Forecasting with Maximum Entropy

The principle of maximum entropy simply states that the probability distribution that best represents the current state of knowledge is the one with the highest entropy as it makes the fewest assumptions about the true distribution of the data. It is regarded as a foundation of statistical inference due to its broad applicability, conceptual simplicity and secure mathematical underpinning. A key tool in mathematical and applied physics it is now being applied to construct both descriptive and predictive models of complex systems and networks in a wide range of sciences from biology to structural engineering.
This book aims at providing a unifying framework, based on Information Entropy and its maximization, to connect the phenomenology of evolutionary biology, community ecology, financial economics, and statistical physics. This more comprehensive view, besides providing further insight into problems, enables problem-solving strategies by applying proven methods in one discipline to formally similar problems in other areas. The book also proposes a forecasting method for important practical problems in these disciplines and is directed to researchers, students and practitioners working on modelling the dynamics of complex systems.

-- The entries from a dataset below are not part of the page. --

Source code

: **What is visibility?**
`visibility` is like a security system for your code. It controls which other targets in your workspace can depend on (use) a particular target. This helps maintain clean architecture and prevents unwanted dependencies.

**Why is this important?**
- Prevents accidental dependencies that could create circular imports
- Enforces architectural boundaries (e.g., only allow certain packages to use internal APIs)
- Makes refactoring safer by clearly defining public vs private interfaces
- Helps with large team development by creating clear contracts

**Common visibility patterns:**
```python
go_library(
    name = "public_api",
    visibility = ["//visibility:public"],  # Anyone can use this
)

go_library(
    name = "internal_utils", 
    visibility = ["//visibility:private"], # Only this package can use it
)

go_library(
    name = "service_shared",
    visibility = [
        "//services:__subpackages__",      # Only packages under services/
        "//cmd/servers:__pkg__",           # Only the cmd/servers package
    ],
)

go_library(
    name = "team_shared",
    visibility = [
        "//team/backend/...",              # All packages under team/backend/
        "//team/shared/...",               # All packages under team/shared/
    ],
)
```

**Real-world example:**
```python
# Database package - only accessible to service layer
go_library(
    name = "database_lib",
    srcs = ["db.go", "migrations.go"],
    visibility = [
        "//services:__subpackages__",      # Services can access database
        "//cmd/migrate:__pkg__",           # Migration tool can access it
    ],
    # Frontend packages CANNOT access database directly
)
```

The common thread is how the flux of information both controls and serves to predict the dynamics of complex systems. The basis for information theory was laid down by Claude Shannon who defined information as a reduction in uncertainty or entropy. Subsequentially E. T. Jaynes proposed the Maximum Entropy principle as a general method to make the least biased inferences compatible with available information. It is shown how maximizing the Shannon information entropy allows one to infer a central object controlling the dynamics of complex systems, such as ecosystems or markets. The resulting models, which are known as pairwise maximum-entropy models, can be used to infer interactions from data in a wide variety of systems. Here, two examples are analysed in detail. The first is an application to conservation ecology, namely the issue of providing early warning indicators of population crashes of species of trees in tropical forests. The second is about forecasting the market values of firms through evolutionary economics. An interesting lesson is that PME modelling often produces accurate predictions despite not incorporating explicit interaction mechanisms.